If we request $\mathcal{C}$ representable as 2-category (i.e. with comma objects) has it enough-monoids?
EDIT:
I did this partial answer (enough for many results):
Given a 2-category $\mathscr{A}$ and a object $G \in C$ we define the category $\mathscr{A} \searrow G$ with object of type $(A, a)$, $a: A \to G$ and morphisms of type $(f, \phi ): (A, a) \to (B, b)$, $f: A \to B$, $\phi : a \Rightarrow b \circ f$ and natural composition and unities. Let $(G, \alpha, \lambda , \rho, m, e)$ a pseudomonoid of a monoidal 2-category $\mathscr{C}$, and consider the full subcategory $ \widetilde{G} \subset \mathscr{C} \searrow G$ where objets are defined by induction as:
1) $(I, e)$ and $(G, 1_G)$ are object of $\widetilde{G}$.
2) if $(X, x), (Y, y)$ are object of $\widetilde{G}$ then so is also their monoidal product $(X, x) \otimes (Y, y)$ defined as $(X \otimes Y, m\circ (x \otimes y))$.

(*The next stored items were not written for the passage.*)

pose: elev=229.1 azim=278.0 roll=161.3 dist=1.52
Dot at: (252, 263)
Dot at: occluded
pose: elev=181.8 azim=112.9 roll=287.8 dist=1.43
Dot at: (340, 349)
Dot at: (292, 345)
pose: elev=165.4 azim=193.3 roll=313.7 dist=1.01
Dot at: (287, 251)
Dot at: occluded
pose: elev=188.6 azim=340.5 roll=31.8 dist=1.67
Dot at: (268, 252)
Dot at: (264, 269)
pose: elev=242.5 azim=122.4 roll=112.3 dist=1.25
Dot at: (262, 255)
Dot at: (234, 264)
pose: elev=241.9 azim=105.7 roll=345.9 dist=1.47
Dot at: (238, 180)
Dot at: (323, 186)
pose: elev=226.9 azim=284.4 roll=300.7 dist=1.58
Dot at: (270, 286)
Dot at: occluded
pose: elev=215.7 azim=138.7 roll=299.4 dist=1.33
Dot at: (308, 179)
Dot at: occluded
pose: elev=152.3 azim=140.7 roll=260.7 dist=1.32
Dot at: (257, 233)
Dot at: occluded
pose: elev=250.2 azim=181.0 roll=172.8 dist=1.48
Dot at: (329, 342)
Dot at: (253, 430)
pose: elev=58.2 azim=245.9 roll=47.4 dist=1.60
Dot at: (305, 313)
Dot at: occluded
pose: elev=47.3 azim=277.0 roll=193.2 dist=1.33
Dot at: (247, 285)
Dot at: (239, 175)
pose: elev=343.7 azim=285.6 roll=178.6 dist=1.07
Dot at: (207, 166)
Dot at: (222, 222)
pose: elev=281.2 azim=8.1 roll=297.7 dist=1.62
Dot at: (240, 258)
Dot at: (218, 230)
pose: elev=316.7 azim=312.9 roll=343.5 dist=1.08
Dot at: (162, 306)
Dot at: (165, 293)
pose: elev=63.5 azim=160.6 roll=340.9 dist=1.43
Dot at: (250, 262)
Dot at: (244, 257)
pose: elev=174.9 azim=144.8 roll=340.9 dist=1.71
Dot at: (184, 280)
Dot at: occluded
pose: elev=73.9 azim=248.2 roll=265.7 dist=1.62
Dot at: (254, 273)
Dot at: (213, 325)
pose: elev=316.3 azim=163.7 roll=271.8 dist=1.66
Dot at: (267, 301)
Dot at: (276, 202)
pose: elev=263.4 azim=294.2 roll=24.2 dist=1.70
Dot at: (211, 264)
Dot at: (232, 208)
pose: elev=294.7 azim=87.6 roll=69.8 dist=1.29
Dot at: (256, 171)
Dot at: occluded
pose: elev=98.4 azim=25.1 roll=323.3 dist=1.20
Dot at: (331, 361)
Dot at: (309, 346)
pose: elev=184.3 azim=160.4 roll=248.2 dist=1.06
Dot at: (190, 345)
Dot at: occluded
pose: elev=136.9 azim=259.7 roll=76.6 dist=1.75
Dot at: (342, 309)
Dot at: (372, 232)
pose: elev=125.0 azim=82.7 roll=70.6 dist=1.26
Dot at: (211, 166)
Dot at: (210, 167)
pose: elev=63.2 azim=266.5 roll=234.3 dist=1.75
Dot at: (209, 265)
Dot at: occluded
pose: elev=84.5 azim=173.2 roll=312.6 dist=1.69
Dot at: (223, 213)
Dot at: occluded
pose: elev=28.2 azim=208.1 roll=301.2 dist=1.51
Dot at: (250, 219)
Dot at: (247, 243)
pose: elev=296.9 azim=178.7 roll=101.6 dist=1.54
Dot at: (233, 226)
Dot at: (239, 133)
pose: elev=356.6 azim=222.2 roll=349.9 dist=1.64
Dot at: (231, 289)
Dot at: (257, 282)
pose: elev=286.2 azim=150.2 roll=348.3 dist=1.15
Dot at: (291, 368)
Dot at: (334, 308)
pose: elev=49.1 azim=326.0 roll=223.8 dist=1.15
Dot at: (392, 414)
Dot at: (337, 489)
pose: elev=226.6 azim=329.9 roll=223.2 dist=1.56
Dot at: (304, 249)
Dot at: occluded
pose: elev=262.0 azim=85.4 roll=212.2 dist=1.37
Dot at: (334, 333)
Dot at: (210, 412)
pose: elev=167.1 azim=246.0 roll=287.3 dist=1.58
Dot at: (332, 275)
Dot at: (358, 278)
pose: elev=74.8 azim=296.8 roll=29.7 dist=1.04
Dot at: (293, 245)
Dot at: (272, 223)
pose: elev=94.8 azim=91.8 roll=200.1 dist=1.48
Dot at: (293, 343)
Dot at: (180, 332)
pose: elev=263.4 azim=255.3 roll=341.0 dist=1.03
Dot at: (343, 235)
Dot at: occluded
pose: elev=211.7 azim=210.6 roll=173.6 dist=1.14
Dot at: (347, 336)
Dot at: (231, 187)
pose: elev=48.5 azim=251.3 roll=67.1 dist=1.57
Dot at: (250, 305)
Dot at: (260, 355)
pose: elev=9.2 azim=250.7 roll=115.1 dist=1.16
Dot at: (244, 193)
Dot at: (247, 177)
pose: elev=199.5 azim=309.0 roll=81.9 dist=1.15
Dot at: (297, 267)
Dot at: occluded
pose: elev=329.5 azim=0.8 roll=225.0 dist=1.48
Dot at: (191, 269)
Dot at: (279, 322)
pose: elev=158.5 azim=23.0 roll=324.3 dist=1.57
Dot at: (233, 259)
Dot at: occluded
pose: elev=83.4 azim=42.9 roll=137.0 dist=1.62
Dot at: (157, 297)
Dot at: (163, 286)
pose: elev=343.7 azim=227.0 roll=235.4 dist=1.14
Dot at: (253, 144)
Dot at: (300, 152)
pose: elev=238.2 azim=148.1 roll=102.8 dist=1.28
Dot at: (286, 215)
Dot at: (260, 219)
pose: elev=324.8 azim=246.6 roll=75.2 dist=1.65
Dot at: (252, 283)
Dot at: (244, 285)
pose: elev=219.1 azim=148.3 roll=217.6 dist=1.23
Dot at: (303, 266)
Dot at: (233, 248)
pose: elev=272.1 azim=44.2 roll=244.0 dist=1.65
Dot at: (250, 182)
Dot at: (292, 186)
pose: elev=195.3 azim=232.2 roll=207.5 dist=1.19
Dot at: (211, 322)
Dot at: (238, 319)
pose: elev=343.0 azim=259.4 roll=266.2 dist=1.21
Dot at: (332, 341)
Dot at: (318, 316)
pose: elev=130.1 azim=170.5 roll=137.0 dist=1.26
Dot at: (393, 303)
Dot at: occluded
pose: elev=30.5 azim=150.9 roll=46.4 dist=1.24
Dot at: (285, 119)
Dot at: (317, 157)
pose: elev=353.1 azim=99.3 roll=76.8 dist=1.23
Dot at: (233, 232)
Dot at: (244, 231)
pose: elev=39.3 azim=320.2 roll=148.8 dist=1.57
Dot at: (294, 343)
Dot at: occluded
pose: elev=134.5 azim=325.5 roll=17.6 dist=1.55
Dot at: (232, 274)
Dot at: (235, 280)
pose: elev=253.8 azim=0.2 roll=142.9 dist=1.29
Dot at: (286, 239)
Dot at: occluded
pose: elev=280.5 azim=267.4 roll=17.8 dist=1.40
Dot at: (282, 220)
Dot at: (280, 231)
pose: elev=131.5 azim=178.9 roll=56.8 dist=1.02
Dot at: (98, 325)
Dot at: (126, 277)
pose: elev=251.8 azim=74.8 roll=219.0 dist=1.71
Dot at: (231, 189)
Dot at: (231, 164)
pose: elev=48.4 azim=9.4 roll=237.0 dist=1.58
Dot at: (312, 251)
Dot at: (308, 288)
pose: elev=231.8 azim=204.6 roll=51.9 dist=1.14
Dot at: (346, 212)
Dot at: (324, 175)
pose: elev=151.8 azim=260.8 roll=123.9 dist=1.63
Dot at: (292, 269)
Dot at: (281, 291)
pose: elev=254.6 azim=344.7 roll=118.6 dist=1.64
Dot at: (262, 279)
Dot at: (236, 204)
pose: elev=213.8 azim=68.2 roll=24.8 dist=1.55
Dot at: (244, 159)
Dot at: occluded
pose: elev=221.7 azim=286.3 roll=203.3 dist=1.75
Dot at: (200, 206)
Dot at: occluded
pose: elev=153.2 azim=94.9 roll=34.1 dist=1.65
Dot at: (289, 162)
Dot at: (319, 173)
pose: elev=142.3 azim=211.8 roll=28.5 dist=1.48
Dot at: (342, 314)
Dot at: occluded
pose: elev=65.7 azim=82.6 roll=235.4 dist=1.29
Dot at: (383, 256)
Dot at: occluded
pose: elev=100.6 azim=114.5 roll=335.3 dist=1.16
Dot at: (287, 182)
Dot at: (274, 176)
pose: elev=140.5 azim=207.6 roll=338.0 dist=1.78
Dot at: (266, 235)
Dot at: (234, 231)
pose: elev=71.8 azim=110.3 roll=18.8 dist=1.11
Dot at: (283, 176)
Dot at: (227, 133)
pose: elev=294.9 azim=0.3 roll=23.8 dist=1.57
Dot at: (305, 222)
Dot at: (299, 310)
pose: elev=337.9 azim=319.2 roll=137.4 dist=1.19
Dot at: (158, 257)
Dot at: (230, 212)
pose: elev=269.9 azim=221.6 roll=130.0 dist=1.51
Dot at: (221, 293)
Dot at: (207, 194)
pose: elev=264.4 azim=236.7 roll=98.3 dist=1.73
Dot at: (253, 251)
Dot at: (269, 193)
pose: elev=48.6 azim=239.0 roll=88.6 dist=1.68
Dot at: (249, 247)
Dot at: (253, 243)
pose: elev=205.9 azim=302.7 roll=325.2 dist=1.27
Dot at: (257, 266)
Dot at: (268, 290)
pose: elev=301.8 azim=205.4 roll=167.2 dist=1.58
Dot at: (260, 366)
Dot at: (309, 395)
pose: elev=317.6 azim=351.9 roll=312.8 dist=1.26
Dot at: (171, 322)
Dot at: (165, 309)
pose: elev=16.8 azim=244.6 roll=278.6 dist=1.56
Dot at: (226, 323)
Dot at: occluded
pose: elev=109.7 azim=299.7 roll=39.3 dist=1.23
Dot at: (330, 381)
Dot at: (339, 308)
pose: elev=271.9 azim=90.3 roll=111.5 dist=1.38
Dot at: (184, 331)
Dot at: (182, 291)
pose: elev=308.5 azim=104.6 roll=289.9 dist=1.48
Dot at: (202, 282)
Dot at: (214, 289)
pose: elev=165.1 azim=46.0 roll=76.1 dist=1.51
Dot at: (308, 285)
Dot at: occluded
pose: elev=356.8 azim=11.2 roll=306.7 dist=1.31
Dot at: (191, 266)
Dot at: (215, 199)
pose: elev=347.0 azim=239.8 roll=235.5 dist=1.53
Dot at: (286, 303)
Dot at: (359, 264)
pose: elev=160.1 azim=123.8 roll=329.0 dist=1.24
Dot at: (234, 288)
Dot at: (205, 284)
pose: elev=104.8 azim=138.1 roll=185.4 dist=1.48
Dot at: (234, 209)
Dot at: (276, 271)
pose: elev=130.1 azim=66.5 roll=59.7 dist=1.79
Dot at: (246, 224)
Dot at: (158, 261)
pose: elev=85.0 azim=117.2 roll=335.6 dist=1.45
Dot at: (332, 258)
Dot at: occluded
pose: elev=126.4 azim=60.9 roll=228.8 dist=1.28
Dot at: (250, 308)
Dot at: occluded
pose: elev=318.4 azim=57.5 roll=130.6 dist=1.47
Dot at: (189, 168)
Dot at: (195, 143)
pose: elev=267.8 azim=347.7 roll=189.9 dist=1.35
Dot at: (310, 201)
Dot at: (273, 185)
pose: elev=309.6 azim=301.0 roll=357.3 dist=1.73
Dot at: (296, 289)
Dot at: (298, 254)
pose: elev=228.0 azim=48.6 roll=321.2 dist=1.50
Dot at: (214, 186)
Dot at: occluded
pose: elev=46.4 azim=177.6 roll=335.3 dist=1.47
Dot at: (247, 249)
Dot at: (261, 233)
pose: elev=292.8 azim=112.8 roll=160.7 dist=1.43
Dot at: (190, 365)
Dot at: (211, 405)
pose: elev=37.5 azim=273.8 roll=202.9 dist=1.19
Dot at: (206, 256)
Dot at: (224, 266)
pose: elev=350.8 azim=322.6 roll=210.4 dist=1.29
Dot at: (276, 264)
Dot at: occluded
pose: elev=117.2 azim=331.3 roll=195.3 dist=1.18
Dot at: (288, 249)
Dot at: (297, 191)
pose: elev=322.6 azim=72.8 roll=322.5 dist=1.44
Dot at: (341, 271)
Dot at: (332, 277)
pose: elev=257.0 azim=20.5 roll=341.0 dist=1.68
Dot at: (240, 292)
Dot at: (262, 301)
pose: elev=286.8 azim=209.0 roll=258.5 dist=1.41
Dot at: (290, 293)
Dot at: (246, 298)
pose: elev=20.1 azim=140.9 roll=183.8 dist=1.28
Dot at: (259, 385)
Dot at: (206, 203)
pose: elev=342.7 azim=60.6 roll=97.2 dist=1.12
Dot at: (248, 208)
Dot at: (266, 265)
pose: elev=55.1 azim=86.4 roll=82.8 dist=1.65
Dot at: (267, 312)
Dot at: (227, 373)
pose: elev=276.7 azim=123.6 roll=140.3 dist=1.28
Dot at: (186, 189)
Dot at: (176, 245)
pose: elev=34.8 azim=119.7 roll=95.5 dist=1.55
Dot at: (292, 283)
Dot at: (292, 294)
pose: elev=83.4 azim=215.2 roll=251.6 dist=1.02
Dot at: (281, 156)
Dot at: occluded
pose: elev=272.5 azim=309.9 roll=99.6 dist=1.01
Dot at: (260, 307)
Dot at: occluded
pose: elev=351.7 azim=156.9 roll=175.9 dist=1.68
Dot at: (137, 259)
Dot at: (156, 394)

Now $\widetilde{G}$ has a monoidal structure, with $(I, e)$ as unity object, monoidal product defined as above, with canonical isomorphism defined by induction using the elements $\alpha, \lambda , \rho, m, e$ (I seems that work, it is tedious but no hard).
Then we have a partial results: all diagram of cells (having a final vertex $G$ corresponding to canonical diagrams of $\widetilde{G}$) are coherent.
If we suppose that $\mathscr{C}$ has a symmetry, can generalize a bit because a monoidal product of copies of $G$ or $I$ become the monoidal product of the pseudo.monoids $G$ or $I$, and a reasoning similar to above (make a new induction building, that start from a object already built with the prior induction) concludes the proof.